Am meisten beindruckt haben mich die Argumente von drei Experten, die sich vehement gegen die Neueinführung einer seit dem Jahre 1871 in Deutschland abgeschafften Kriminalisierung der Sterbehilfe gewandt haben. Das waren Prof. Dr. Dr. Eric Hilgendorf (Alte Universität Würzburg, Lehrstuhl für Strafrecht, Strafprozessrecht, Rechtstheorie, Informationsrecht und Rechtsinformatik), Prof. Dr. Reinhard Merkel (Universität Hamburg, Juristische Fakultät, Lehrstuhl für Strafrecht und Rechtsphilosophie) und Prof. Dr. Bettina Schöne-Seifert (Westfälische Wilhelms-Universität Münster, Lehrstuhl für Medizinethik, Geschäftsführende Direktorin des Instituts für Ethik, Geschichte und Theorie der Medizin).

Während Prof. Merkel die geplanten strafrechtlichen Verbote der Sterbehilfe sowohl aus rechtssystematischer als auch aus strafrechtlicher Sicht zerpflückte machte Prof. Hilgendorf an konkreten Einzelfällen klar, dass die geplante Kriminalisierung die gesamte Ärzteschaft bis hinein in die Palliativmedizin mit Strafe bedroht. Außerdem verwies er noch einmal darauf, dass 150 Professorinnen und Professoren der Strafrechtswissenschaft und damit bis zu dreiviertel der in Deutschland existierenden Fakultäten eine solche Kriminalisierung der Sterbehilfe ablehnen. Frau Prof. Schöne-Seifert verwies schließlich aus ethischer Sicht darauf, dass die ärztliche Assistenz der Selbsttötung nicht unmoralisch, sondern sehr wohl vertretbar ist und deshalb eine Neukriminalisierung abgelehnt werden muss. Gerade dies unterschied sich wohltuend von den Ausführungen von Prof. Huber, der noch aus seiner Zeit als Bischof und EKD-Ratsvorsitzender bestens bekannt ist. Huber, der ganz bewusst auf die Bezeichnung einer „sogenannten Freiverantwortlichkeit“ des Suizidenten abstellte, reklamierte einmal mehr für sich ein Ethikmonopol und sprach Suizidwilligen unisono die Fähigkeit zur freiverantwortlichen Entscheidung ab. Solche Entscheidungen sind für Huber ganz offensichtlich immer Ergebnis einer (psychischen) Erkrankung, weshalb man die Entscheidung eher nicht berücksichtigen, sondern die Krankheit therapieren muss.

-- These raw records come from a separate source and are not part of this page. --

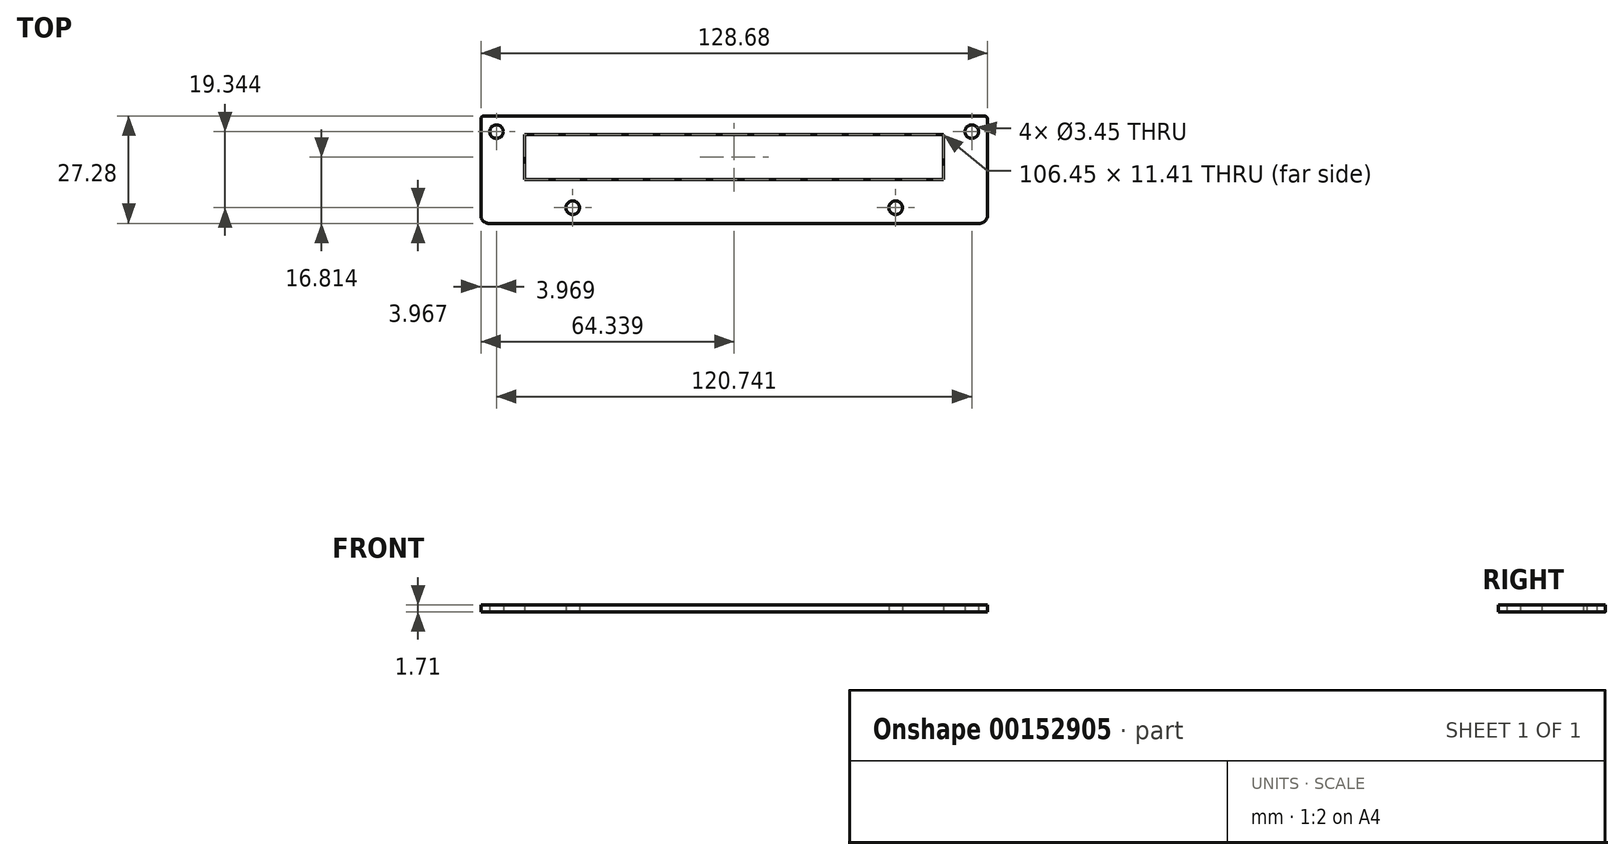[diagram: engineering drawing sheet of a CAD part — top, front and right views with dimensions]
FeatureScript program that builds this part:
annotation { "Feature Type Name" : "Feature", "Feature Type Description" : "" }
export const myFeature = defineFeature(function(context is Context, id is Id, definition is map)
    precondition{}
    {
        {
            var Q0;
            Q0=qCreatedBy(makeId("Top.planeOp"),FACE);
            var sketch = newSketch(context, id + "F0", { "sketchPlane" : qUnion([Q0])});
            skLineSegment(sketch, "E0.bottom", {"start": v(0, 0) * mm, "end": v(128.68, 0) * mm});
            skLineSegment(sketch, "E0.top", {"start": v(0, -27.28) * mm, "end": v(128.68, -27.28) * mm});
            skLineSegment(sketch, "E0.left", {"start": v(0, 0) * mm, "end": v(0, -27.28) * mm});
            skLineSegment(sketch, "E0.right", {"start": v(128.68, 0) * mm, "end": v(128.68, -27.28) * mm});
            skLineSegment(sketch, "E1", {"start": v(0, -3.97) * mm, "end": v(3.97, -3.97) * mm, "construction": true});
            skLineSegment(sketch, "E2", {"start": v(3.97, -3.97) * mm, "end": v(3.97, 0) * mm, "construction": true});
            skLineSegment(sketch, "E3", {"start": v(124.71, 0) * mm, "end": v(124.71, -3.97) * mm, "construction": true});
            skLineSegment(sketch, "E4", {"start": v(124.71, -3.97) * mm, "end": v(128.68, -3.97) * mm, "construction": true});
            skLineSegment(sketch, "E5", {"start": v(64.34, -27.28) * mm, "end": v(64.34, -23.31) * mm, "construction": true});
            skLineSegment(sketch, "E6", {"start": v(64.34, -23.31) * mm, "end": v(105.37, -23.31) * mm, "construction": true});
            skLineSegment(sketch, "E7", {"start": v(64.34, -23.31) * mm, "end": v(23.31, -23.31) * mm, "construction": true});
            skCircle(sketch, "E8", {"center": v(3.97, -3.97) * mm, "radius": 1.73 * mm});
            skCircle(sketch, "E9", {"center": v(23.31, -23.31) * mm, "radius": 1.73 * mm});
            skCircle(sketch, "E10", {"center": v(105.37, -23.31) * mm, "radius": 1.73 * mm});
            skCircle(sketch, "E11", {"center": v(124.71, -3.97) * mm, "radius": 1.73 * mm});
            skLineSegment(sketch, "E12", {"start": v(64.34, -23.31) * mm, "end": v(64.34, -16.17) * mm, "construction": true});
            skLineSegment(sketch, "E13", {"start": v(64.34, 0) * mm, "end": v(64.34, -4.76) * mm, "construction": true});
            skLineSegment(sketch, "E14.bottom", {"start": v(117.57, -16.17) * mm, "end": v(11.11, -16.17) * mm});
            skLineSegment(sketch, "E14.top", {"start": v(117.57, -4.76) * mm, "end": v(11.11, -4.76) * mm});
            skLineSegment(sketch, "E14.left", {"start": v(117.57, -16.17) * mm, "end": v(117.57, -4.76) * mm});
            skLineSegment(sketch, "E14.right", {"start": v(11.11, -16.17) * mm, "end": v(11.11, -4.76) * mm});
            skLineSegment(sketch, "E15", {"start": v(124.71, -3.97) * mm, "end": v(117.57, -3.97) * mm, "construction": true});
            skLineSegment(sketch, "E16", {"start": v(117.57, -4.76) * mm, "end": v(117.57, -3.97) * mm, "construction": true});
            skLineSegment(sketch, "E17", {"start": v(3.97, -3.97) * mm, "end": v(23.31, -3.97) * mm, "construction": true});
            skLineSegment(sketch, "E18", {"start": v(23.31, -3.97) * mm, "end": v(23.31, -23.31) * mm, "construction": true});
            skSolve(sketch);
        }
        {
            var Q0;
            Q0=qSketchRegion(id+"F0",true);
            extrude(context, id + "F1", {"entities" : qUnion([Q0]), "depth" : 1.7 * mm});
        }
        {
            var Q0;
            Q0=makeQuery(id+"F1.opExtrude","SWEPT_EDGE",EDGE,{"disambiguationData":[OSD([sQuery(id+"F0.wireOp",EDGE,"E0.top"),sQuery(id+"F0.wireOp",EDGE,"E0.left")])]});
            var Q1;
            Q1=makeQuery(id+"F1.opExtrude","SWEPT_EDGE",EDGE,{"disambiguationData":[OSD([sQuery(id+"F0.wireOp",EDGE,"E0.top"),sQuery(id+"F0.wireOp",EDGE,"E0.right")])]});
            fillet(context, id + "F2", {"entities" : qUnion([Q0, Q1]), "radius" : 1.98 * mm, "tangentPropagation" : true, "allowEdgeOverflow" : false});
        }
        {
            var Q0;
            Q0=makeQuery(id+"F1.opExtrude","SWEPT_EDGE",EDGE,{"disambiguationData":[OSD([sQuery(id+"F0.wireOp",EDGE,"E0.bottom"),sQuery(id+"F0.wireOp",EDGE,"E0.left")])]});
            var Q1;
            Q1=makeQuery(id+"F1.opExtrude","SWEPT_EDGE",EDGE,{"disambiguationData":[OSD([sQuery(id+"F0.wireOp",EDGE,"E0.bottom"),sQuery(id+"F0.wireOp",EDGE,"E0.right")])]});
            fillet(context, id + "F3", {"entities" : qUnion([Q0, Q1]), "radius" : 0.76 * mm, "tangentPropagation" : true, "allowEdgeOverflow" : false});
        }
    });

Dies ist ganz offensichtlich eine Auffassung, die von vielen Abgeordneten, die sich für die Kriminalisierung der Sterbehilfe einsetzen, geteilt wird. Man kann nur hoffen, dass die gestrige Anhörung solche von Ignoranz wie von Anmaßung geprägte Meinungen wenigstens partiell erschüttert hat und nun eine gewisse Nachdenklichkeit Einzug hält.